The persecution of Christians has continued into the 21st century. Christianity is the largest world religion and its adherents live across the globe. Approximately 10% of the world's Christians are minorities who live in non-Christian-majority states. The contemporary persecution of Christians includes the persecution of Christians by ISIL and other terrorist groups, with official state persecution mostly occurring in countries which are located in Africa and Asia because they have state religions or because their governments and societies practice religious favoritism. Such favoritism is often accompanied by religious discrimination and religious persecution, as is also the case in currently or formerly communist countries.

**Source excerpt:**
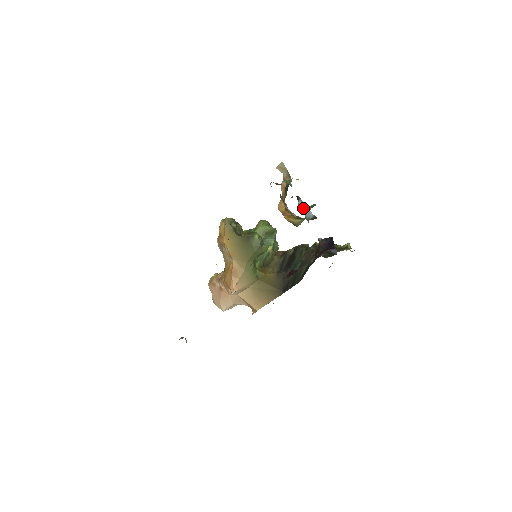
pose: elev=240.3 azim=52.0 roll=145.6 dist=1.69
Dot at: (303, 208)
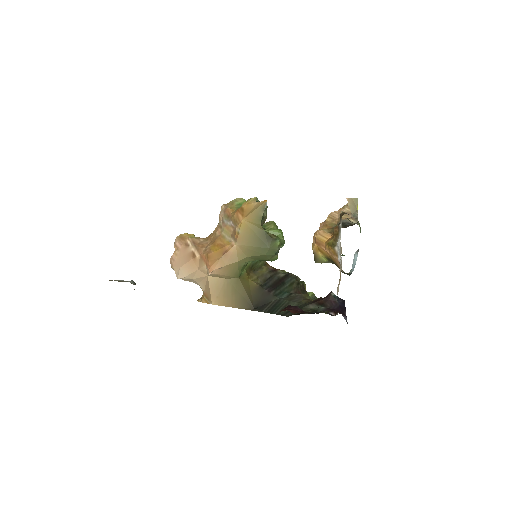
Dot at: (354, 260)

**The request:** Reproduce the passage on the persecution of Christians in the 21st century word for word, from its first sentence to its last.

**Solution for this problem:**
The persecution of Christians has continued into the 21st century. Christianity is the largest world religion and its adherents live across the globe. Approximately 10% of the world's Christians are minorities who live in non-Christian-majority states. The contemporary persecution of Christians includes the persecution of Christians by ISIL and other terrorist groups, with official state persecution mostly occurring in countries which are located in Africa and Asia because they have state religions or because their governments and societies practice religious favoritism. Such favoritism is often accompanied by religious discrimination and religious persecution, as is also the case in currently or formerly communist countries.